(PROVIDED DATA)

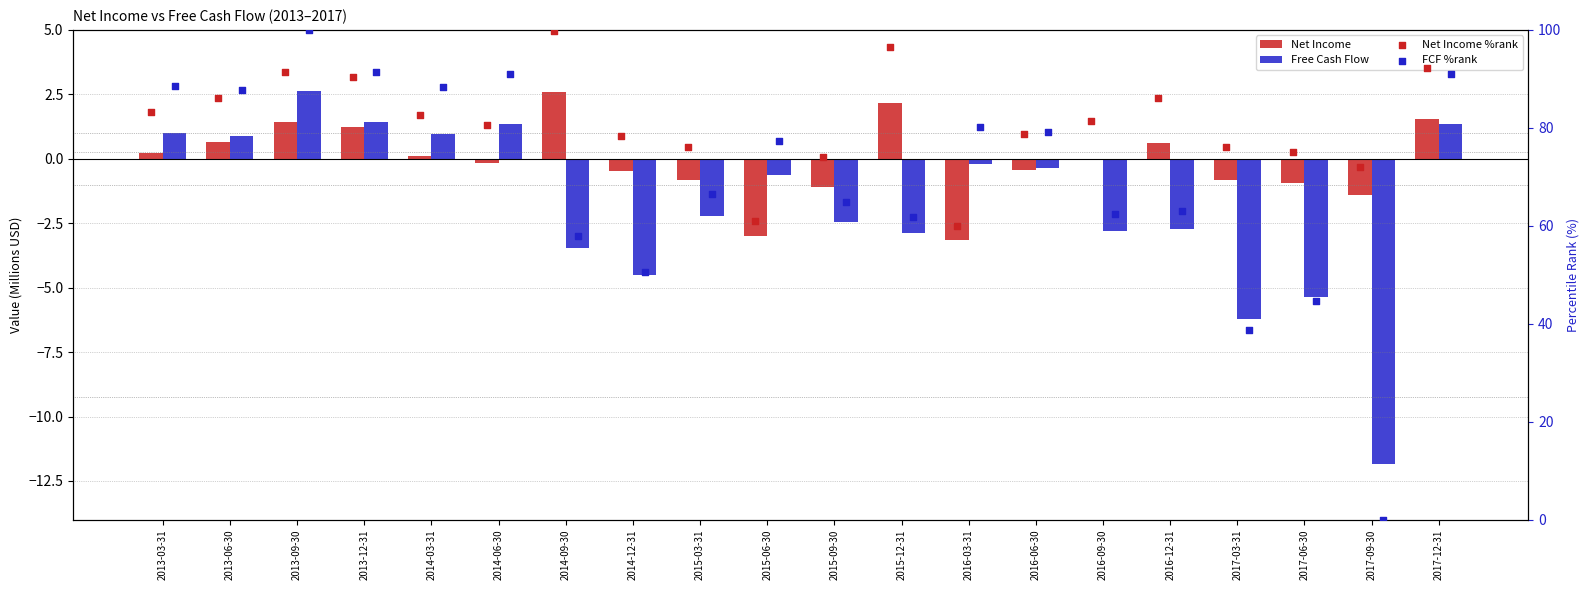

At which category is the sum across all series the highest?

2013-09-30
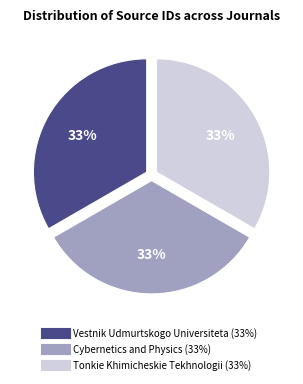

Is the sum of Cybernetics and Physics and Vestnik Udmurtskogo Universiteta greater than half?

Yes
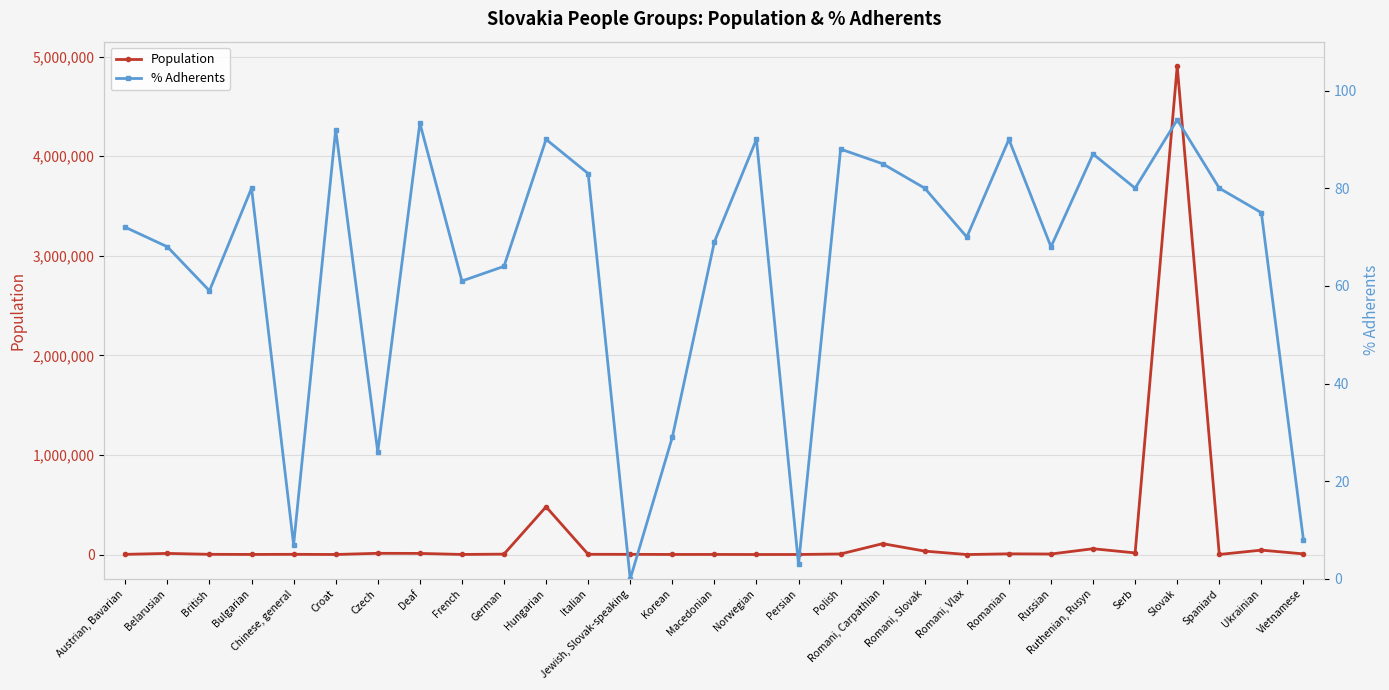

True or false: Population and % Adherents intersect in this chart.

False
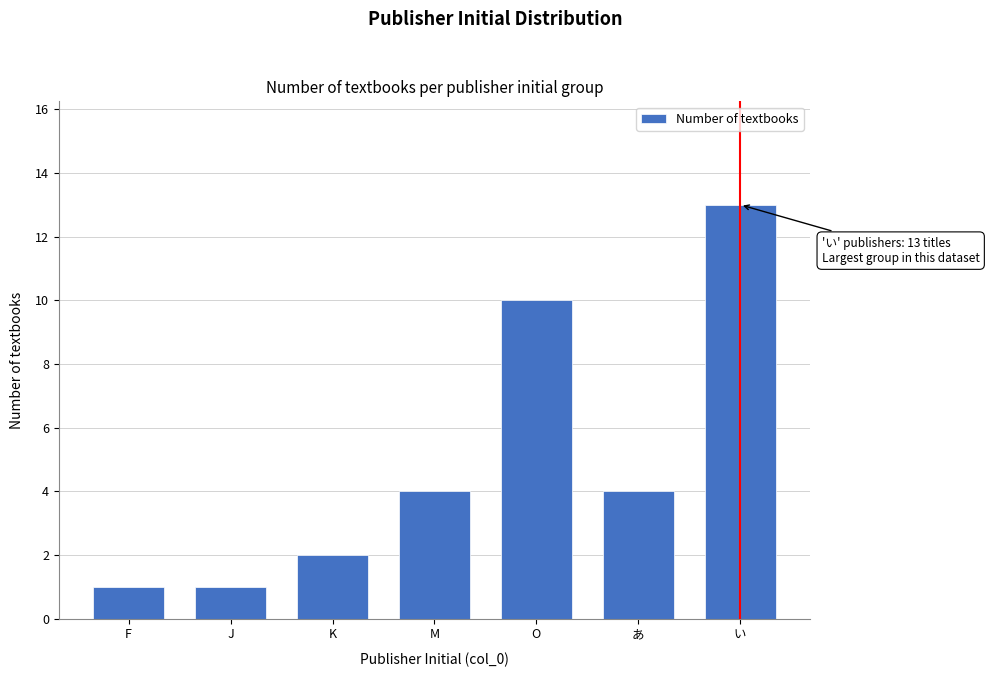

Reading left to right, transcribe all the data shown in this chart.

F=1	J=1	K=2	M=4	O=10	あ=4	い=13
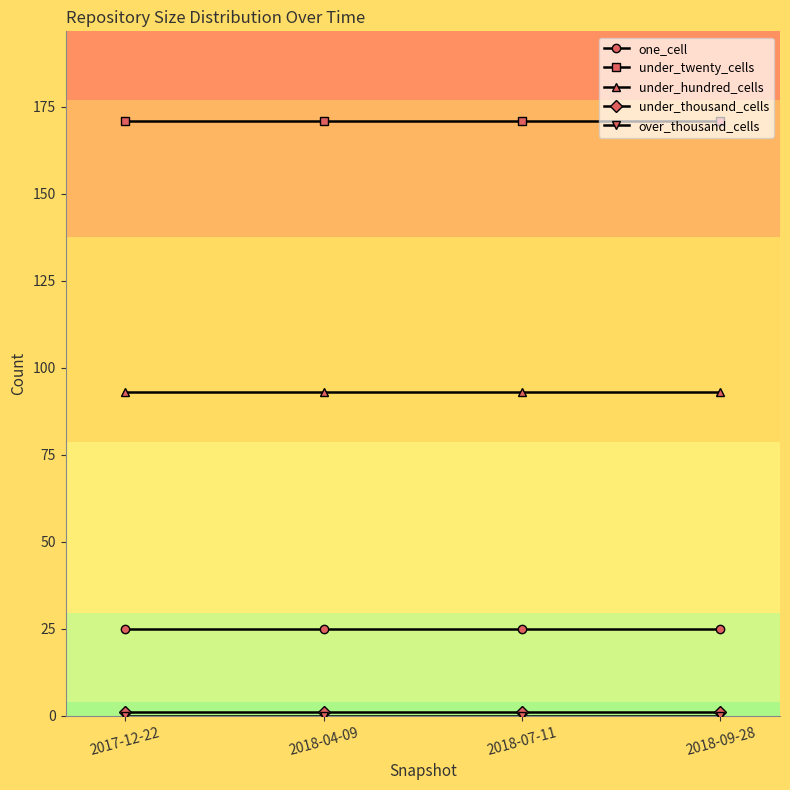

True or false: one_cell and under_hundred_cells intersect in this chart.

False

(End PROVIDED DATA)

→ WORK INSTRUCTIONS
How many of the lines above contain the word "this"? Reply with the number only.

→ SOLVED PROBLEM
3